## Set task:
Reproduce every line of the entries below character for character, keeping their order.
── Listed entries ──
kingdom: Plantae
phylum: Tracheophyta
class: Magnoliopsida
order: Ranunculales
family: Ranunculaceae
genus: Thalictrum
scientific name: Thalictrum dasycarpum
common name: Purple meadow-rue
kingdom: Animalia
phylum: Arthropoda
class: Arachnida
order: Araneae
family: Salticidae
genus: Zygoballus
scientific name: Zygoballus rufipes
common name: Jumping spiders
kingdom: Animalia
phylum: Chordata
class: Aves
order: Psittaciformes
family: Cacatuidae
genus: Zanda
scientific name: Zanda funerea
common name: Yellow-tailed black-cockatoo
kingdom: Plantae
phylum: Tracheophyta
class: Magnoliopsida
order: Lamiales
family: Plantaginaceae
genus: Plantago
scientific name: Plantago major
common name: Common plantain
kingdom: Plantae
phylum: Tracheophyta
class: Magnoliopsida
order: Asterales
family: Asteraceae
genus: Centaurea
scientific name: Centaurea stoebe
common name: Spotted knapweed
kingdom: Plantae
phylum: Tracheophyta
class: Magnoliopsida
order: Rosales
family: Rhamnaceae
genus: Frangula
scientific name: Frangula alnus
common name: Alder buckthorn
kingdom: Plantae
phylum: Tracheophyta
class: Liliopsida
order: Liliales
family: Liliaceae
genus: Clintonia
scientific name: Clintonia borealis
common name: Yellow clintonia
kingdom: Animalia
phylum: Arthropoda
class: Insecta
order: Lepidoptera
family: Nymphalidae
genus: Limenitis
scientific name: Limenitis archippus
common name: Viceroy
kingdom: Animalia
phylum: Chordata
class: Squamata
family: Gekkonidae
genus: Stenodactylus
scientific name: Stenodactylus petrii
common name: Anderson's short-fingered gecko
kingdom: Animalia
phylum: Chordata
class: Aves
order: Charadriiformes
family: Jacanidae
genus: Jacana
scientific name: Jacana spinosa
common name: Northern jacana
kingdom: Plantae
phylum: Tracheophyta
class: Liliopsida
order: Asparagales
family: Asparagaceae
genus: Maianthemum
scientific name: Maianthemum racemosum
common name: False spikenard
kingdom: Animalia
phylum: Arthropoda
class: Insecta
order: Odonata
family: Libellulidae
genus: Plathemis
───
## The answer:
kingdom: Plantae
phylum: Tracheophyta
class: Magnoliopsida
order: Ranunculales
family: Ranunculaceae
genus: Thalictrum
scientific name: Thalictrum dasycarpum
common name: Purple meadow-rue
kingdom: Animalia
phylum: Arthropoda
class: Arachnida
order: Araneae
family: Salticidae
genus: Zygoballus
scientific name: Zygoballus rufipes
common name: Jumping spiders
kingdom: Animalia
phylum: Chordata
class: Aves
order: Psittaciformes
family: Cacatuidae
genus: Zanda
scientific name: Zanda funerea
common name: Yellow-tailed black-cockatoo
kingdom: Plantae
phylum: Tracheophyta
class: Magnoliopsida
order: Lamiales
family: Plantaginaceae
genus: Plantago
scientific name: Plantago major
common name: Common plantain
kingdom: Plantae
phylum: Tracheophyta
class: Magnoliopsida
order: Asterales
family: Asteraceae
genus: Centaurea
scientific name: Centaurea stoebe
common name: Spotted knapweed
kingdom: Plantae
phylum: Tracheophyta
class: Magnoliopsida
order: Rosales
family: Rhamnaceae
genus: Frangula
scientific name: Frangula alnus
common name: Alder buckthorn
kingdom: Plantae
phylum: Tracheophyta
class: Liliopsida
order: Liliales
family: Liliaceae
genus: Clintonia
scientific name: Clintonia borealis
common name: Yellow clintonia
kingdom: Animalia
phylum: Arthropoda
class: Insecta
order: Lepidoptera
family: Nymphalidae
genus: Limenitis
scientific name: Limenitis archippus
common name: Viceroy
kingdom: Animalia
phylum: Chordata
class: Squamata
family: Gekkonidae
genus: Stenodactylus
scientific name: Stenodactylus petrii
common name: Anderson's short-fingered gecko
kingdom: Animalia
phylum: Chordata
class: Aves
order: Charadriiformes
family: Jacanidae
genus: Jacana
scientific name: Jacana spinosa
common name: Northern jacana
kingdom: Plantae
phylum: Tracheophyta
class: Liliopsida
order: Asparagales
family: Asparagaceae
genus: Maianthemum
scientific name: Maianthemum racemosum
common name: False spikenard
kingdom: Animalia
phylum: Arthropoda
class: Insecta
order: Odonata
family: Libellulidae
genus: Plathemis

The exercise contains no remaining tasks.